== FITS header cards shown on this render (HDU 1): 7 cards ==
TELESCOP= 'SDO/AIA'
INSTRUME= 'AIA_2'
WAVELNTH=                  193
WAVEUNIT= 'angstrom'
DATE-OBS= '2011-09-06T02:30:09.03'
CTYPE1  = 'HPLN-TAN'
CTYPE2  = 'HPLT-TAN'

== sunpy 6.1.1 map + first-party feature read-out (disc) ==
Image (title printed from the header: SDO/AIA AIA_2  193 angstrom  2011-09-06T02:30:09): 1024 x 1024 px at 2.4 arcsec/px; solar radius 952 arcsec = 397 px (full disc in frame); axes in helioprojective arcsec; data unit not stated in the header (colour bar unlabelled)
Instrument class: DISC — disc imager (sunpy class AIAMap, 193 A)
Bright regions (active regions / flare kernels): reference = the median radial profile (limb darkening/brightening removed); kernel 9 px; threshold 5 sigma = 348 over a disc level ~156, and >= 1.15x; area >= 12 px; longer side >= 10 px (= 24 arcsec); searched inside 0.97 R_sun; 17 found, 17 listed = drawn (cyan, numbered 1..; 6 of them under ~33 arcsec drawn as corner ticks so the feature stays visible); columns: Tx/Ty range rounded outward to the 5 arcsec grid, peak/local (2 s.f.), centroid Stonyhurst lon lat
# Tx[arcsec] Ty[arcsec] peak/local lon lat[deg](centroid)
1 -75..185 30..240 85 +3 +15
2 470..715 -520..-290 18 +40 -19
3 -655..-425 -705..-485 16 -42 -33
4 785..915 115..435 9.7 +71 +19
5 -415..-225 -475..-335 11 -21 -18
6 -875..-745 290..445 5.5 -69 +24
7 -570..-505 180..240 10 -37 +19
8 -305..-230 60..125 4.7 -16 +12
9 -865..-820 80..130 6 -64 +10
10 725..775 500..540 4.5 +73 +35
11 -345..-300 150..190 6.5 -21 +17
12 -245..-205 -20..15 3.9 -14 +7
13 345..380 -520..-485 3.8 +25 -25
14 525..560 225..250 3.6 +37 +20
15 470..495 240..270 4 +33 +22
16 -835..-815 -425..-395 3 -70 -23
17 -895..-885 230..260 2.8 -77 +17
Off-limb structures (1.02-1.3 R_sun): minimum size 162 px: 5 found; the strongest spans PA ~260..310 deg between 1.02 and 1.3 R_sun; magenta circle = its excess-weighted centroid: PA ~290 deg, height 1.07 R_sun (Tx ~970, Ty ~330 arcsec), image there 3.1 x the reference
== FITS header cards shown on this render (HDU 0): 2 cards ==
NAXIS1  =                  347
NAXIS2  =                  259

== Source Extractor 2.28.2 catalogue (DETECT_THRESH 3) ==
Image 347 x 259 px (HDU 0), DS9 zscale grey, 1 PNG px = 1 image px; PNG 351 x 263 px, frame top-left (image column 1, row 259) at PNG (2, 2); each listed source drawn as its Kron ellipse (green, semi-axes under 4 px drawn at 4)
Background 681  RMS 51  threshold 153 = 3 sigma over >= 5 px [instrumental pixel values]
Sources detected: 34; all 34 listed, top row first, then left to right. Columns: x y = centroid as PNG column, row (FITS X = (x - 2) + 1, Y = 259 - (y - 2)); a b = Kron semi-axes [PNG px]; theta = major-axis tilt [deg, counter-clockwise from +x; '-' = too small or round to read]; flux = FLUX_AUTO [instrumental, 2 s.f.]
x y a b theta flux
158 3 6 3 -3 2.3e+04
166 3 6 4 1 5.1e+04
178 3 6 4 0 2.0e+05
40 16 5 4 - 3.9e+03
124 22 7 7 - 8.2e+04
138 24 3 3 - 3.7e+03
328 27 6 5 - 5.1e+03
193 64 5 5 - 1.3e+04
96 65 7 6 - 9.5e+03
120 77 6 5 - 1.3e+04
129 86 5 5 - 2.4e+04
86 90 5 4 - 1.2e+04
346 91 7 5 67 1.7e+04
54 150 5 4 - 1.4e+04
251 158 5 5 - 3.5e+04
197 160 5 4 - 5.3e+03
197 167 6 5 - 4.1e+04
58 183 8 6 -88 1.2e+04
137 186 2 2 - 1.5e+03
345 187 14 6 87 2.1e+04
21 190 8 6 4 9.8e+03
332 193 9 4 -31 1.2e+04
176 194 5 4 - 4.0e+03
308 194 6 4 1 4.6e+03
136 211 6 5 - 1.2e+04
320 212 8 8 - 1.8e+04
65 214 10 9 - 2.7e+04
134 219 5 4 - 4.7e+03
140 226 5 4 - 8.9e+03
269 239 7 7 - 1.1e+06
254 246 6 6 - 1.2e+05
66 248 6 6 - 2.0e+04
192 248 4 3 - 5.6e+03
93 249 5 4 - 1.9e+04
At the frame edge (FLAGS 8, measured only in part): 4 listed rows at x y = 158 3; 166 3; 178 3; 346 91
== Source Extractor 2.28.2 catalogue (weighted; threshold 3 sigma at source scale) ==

- - - -

INSTRUCTIONS FOR THE TASK
Please reproduce all of the lines above word for word, from first to last, without changing anything.

OUTPUT OF THE TASK
== FITS header cards shown on this render (HDU 1): 7 cards ==
TELESCOP= 'SDO/AIA'
INSTRUME= 'AIA_2'
WAVELNTH=                  193
WAVEUNIT= 'angstrom'
DATE-OBS= '2011-09-06T02:30:09.03'
CTYPE1  = 'HPLN-TAN'
CTYPE2  = 'HPLT-TAN'

== sunpy 6.1.1 map + first-party feature read-out (disc) ==
Image (title printed from the header: SDO/AIA AIA_2  193 angstrom  2011-09-06T02:30:09): 1024 x 1024 px at 2.4 arcsec/px; solar radius 952 arcsec = 397 px (full disc in frame); axes in helioprojective arcsec; data unit not stated in the header (colour bar unlabelled)
Instrument class: DISC — disc imager (sunpy class AIAMap, 193 A)
Bright regions (active regions / flare kernels): reference = the median radial profile (limb darkening/brightening removed); kernel 9 px; threshold 5 sigma = 348 over a disc level ~156, and >= 1.15x; area >= 12 px; longer side >= 10 px (= 24 arcsec); searched inside 0.97 R_sun; 17 found, 17 listed = drawn (cyan, numbered 1..; 6 of them under ~33 arcsec drawn as corner ticks so the feature stays visible); columns: Tx/Ty range rounded outward to the 5 arcsec grid, peak/local (2 s.f.), centroid Stonyhurst lon lat
# Tx[arcsec] Ty[arcsec] peak/local lon lat[deg](centroid)
1 -75..185 30..240 85 +3 +15
2 470..715 -520..-290 18 +40 -19
3 -655..-425 -705..-485 16 -42 -33
4 785..915 115..435 9.7 +71 +19
5 -415..-225 -475..-335 11 -21 -18
6 -875..-745 290..445 5.5 -69 +24
7 -570..-505 180..240 10 -37 +19
8 -305..-230 60..125 4.7 -16 +12
9 -865..-820 80..130 6 -64 +10
10 725..775 500..540 4.5 +73 +35
11 -345..-300 150..190 6.5 -21 +17
12 -245..-205 -20..15 3.9 -14 +7
13 345..380 -520..-485 3.8 +25 -25
14 525..560 225..250 3.6 +37 +20
15 470..495 240..270 4 +33 +22
16 -835..-815 -425..-395 3 -70 -23
17 -895..-885 230..260 2.8 -77 +17
Off-limb structures (1.02-1.3 R_sun): minimum size 162 px: 5 found; the strongest spans PA ~260..310 deg between 1.02 and 1.3 R_sun; magenta circle = its excess-weighted centroid: PA ~290 deg, height 1.07 R_sun (Tx ~970, Ty ~330 arcsec), image there 3.1 x the reference
== FITS header cards shown on this render (HDU 0): 2 cards ==
NAXIS1  =                  347
NAXIS2  =                  259

== Source Extractor 2.28.2 catalogue (DETECT_THRESH 3) ==
Image 347 x 259 px (HDU 0), DS9 zscale grey, 1 PNG px = 1 image px; PNG 351 x 263 px, frame top-left (image column 1, row 259) at PNG (2, 2); each listed source drawn as its Kron ellipse (green, semi-axes under 4 px drawn at 4)
Background 681  RMS 51  threshold 153 = 3 sigma over >= 5 px [instrumental pixel values]
Sources detected: 34; all 34 listed, top row first, then left to right. Columns: x y = centroid as PNG column, row (FITS X = (x - 2) + 1, Y = 259 - (y - 2)); a b = Kron semi-axes [PNG px]; theta = major-axis tilt [deg, counter-clockwise from +x; '-' = too small or round to read]; flux = FLUX_AUTO [instrumental, 2 s.f.]
x y a b theta flux
158 3 6 3 -3 2.3e+04
166 3 6 4 1 5.1e+04
178 3 6 4 0 2.0e+05
40 16 5 4 - 3.9e+03
124 22 7 7 - 8.2e+04
138 24 3 3 - 3.7e+03
328 27 6 5 - 5.1e+03
193 64 5 5 - 1.3e+04
96 65 7 6 - 9.5e+03
120 77 6 5 - 1.3e+04
129 86 5 5 - 2.4e+04
86 90 5 4 - 1.2e+04
346 91 7 5 67 1.7e+04
54 150 5 4 - 1.4e+04
251 158 5 5 - 3.5e+04
197 160 5 4 - 5.3e+03
197 167 6 5 - 4.1e+04
58 183 8 6 -88 1.2e+04
137 186 2 2 - 1.5e+03
345 187 14 6 87 2.1e+04
21 190 8 6 4 9.8e+03
332 193 9 4 -31 1.2e+04
176 194 5 4 - 4.0e+03
308 194 6 4 1 4.6e+03
136 211 6 5 - 1.2e+04
320 212 8 8 - 1.8e+04
65 214 10 9 - 2.7e+04
134 219 5 4 - 4.7e+03
140 226 5 4 - 8.9e+03
269 239 7 7 - 1.1e+06
254 246 6 6 - 1.2e+05
66 248 6 6 - 2.0e+04
192 248 4 3 - 5.6e+03
93 249 5 4 - 1.9e+04
At the frame edge (FLAGS 8, measured only in part): 4 listed rows at x y = 158 3; 166 3; 178 3; 346 91
== Source Extractor 2.28.2 catalogue (weighted; threshold 3 sigma at source scale) ==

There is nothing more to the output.